Verhandeling over de Ziel

Uit Wikipedia, de vrije encyclopedie

De Verhandeling over de Ziel is een Koptisch handschrift dat deel uitmaakte van de vondst van de Nag Hammadigeschriften in 1945. Er moet een oorspronkelijk Griekse tekst zijn geweest, maar daar is nooit iets van gevonden. Op het handschrift is wel de oorspronkelijk Griekse titel van het werk aanwezig, Exegese van (of over) de Ziel. In dit geval moet het woord exegese niet als uitleg, maar als voorstelling of verhandeling geïnterpreteerd worden.

De tekst vertoont een nauwe verwantschap met een andere ook in Nag Hammadi gevonden tekst, de Gezaghebbende Leer. In beide teksten worden een aantal voorstellingen beschreven die in de eerste decennia na de vondst als gnostisch werden beschouwd. Nader onderzoek heeft in de eenentwintigste eeuw tot een relativering van die conclusie geleid. De betreffende voorstellingen komen namelijk ook meerdere malen voor in het platonisme van de tweede en derde eeuw.

In de tekst van de Verhandeling over de Ziel was de ziel bij de Vader in een maagdelijke en androgyne staat. Na haar val uit de hemel belandt zij op de materiële wereld. Daar valt zij in handen van rovers (eigenlijk worden hartstochten bedoeld) die haar prostitueren. Zij beschouwt iedereen die haar seksueel benadert als haar echtgenoot. Al die mensen laten haar echter in de steek en haar kinderen zijn doof, blind en ziekelijk. Als zij de Vader om hulp smeekt, toont hij erbarmen. Zij reinigt zichzelf en haar mannelijke tegenpool in de hemel daalt naar haar af. Zij verenigen zich weer in het bruidsvertrek en herwinnen daarmee hun oorspronkelijke eenheid.

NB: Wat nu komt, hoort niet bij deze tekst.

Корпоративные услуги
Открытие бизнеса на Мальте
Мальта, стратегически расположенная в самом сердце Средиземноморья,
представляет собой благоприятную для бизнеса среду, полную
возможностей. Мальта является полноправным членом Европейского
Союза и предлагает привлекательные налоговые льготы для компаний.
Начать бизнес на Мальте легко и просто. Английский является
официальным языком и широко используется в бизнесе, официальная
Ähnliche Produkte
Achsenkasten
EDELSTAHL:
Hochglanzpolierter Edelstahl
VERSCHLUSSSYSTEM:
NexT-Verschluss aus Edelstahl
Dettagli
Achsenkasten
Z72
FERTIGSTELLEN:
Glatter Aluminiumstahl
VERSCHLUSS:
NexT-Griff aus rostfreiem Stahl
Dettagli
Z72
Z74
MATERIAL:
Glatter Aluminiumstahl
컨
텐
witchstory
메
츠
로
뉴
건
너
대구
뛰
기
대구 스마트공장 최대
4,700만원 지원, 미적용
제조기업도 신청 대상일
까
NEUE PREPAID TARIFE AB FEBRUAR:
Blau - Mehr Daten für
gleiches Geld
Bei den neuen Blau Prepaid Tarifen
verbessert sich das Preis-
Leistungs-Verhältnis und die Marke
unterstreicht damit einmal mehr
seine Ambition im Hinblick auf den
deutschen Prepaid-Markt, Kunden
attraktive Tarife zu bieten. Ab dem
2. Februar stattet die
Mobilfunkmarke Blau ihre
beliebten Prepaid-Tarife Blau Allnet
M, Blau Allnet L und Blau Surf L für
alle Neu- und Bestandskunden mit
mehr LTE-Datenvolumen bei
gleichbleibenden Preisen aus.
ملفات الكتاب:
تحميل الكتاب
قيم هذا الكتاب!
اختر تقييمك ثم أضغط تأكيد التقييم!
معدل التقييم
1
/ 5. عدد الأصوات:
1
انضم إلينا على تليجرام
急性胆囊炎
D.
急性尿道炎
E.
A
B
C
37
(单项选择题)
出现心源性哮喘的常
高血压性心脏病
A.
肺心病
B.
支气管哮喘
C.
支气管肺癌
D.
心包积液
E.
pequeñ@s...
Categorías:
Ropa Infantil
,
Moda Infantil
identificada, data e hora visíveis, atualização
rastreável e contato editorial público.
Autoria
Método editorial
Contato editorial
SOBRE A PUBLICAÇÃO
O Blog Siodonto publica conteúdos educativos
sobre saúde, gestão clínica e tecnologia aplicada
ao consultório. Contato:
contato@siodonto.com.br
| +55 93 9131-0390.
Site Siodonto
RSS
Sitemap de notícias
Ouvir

Dit verhaal wordt toegelicht en verklaard met een groot aantal citaten uit zowel het Oude Testament, het Nieuwe Testament en de Odyssee van Homerus. Het is daarbij opmerkelijk, dat aan de geciteerde teksten evenveel gezag wordt toegekend. Een soortgelijke wijze van citeren wordt aangetroffen in het werk van Clemens van Alexandrië (ca. 125/150-215) en er is dan ook de aanname dat de oorspronkelijk Griekse tekst in die periode moet zijn geschreven. De tekst roept op tot een grote mate van ascese en heeft een zeer negatieve visie op seksualiteit.